My next book will look at feminism and the archive. Starting in the 1970s, Victorianist feminist criticism prioritized salvaging neglected works of women’s writing. I want to explore the aftereffects of that recovery agenda. How has it tacitly shaped the past 50 years of Victorianist feminist criticism, and what might be other ways of thinking about feminist work for the 21st century? To find paths not taken, I go back to a foundational work of 1897, Women Novelists of Queen Victoria’s Reign, and cast ahead to new forms of criticism commensurate to an era of digitized archives and trans identity. Where Elaine Showalter argued for a tripartite division of female, feminine, and feminist authors in the 19th century, I hope to make a case for the ‘feminized’ instead, aiming to analyze gendered constructs wherever they appear, instead of casting ourselves as heroic rescuers or assessors of worth.

My previous book is Romance’s Rival: Familiar Marriage in Victorian Fiction (Oxford University Press, 2016), which won the NAVSA Best Book Prize for 2016 and was chosen as one of Choice‘s Outstanding Academic Books of 2016. Romance’s Rival argues that the marriage plot worked through anxieties about the emergence of romantic marriage by putting a ‘familiar’ suitor (a trusted neighbor, cousin, etc) into competition with a ‘romantic’ suitor (a dashing but perhaps untrustworthy stranger). In deciding whom to marry, the woman was also deciding whether to pursue a life of personal pleasure or continued enmeshment in her existing social networks, whether to announce herself a liberal agent or a relational being. The marital decision was, therefore, a larger decision about the woman’s own identity. Romance’s Rival explores the development of female subjectivity from the seventeenth through the twentieth century and rewrites the history of the novel, prioritizing female agency and preferences. It looks at several varieties of familiar marriage: marrying a neighbor, a cousin, a disabled man, and a colleague, and it asks why women might genuinely have preferred such unions to marriages based on romantic pleasure.

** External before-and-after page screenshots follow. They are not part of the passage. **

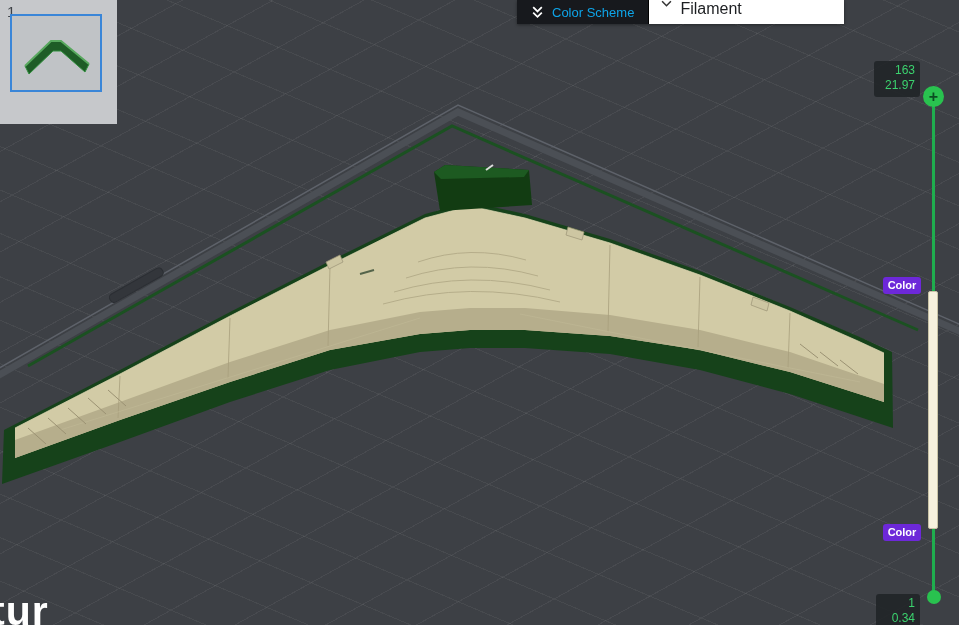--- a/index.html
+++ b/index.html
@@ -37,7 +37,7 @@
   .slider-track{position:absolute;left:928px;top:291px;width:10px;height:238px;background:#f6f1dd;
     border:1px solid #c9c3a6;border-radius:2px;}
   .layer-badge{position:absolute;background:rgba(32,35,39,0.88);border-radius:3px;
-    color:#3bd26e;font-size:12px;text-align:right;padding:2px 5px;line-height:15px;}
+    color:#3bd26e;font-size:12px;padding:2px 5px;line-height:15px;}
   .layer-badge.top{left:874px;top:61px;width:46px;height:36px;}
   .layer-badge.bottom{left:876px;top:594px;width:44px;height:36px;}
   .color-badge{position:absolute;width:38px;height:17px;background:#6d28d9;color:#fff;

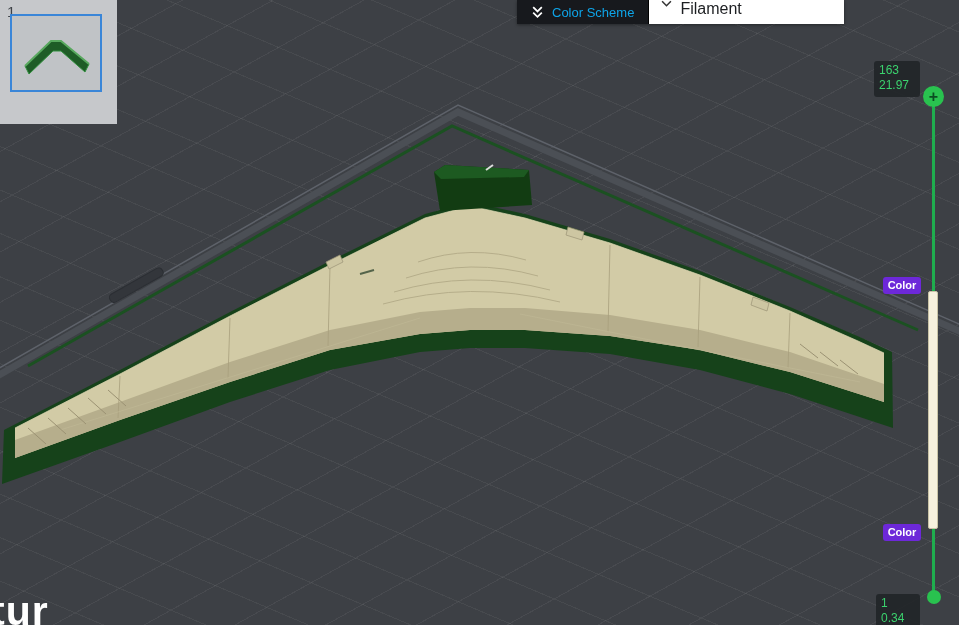--- a/index.html
+++ b/index.html
@@ -152,7 +152,7 @@
   <div class="slider-line"></div>
   <div class="layer-badge top">
     <div>163</div>
-    <div>21.97</div>
+    <div>19.62</div>
   </div>
   <div class="slider-plus">
     <span>+</span>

I have also written Novel Craft: Victorian Domestic Handicraft and Nineteenth-Century Fiction (2011); The Forgotten Female Aesthetes; Literary Culture in Late-Victorian England (2001); co-editor with Kathy A. Psomiades of Women and British Aestheticism (1999); editor of Lucas Malet’s 1901 novel, The History of Sir Richard Calmady (2003); and editor of Literature and Culture at the Fin de Siècle (2006). I have published widely on Victorian familial and marital norms, disability studies, noncanonical women writers, material culture, popular fiction, aestheticism, and late-Victorian texts.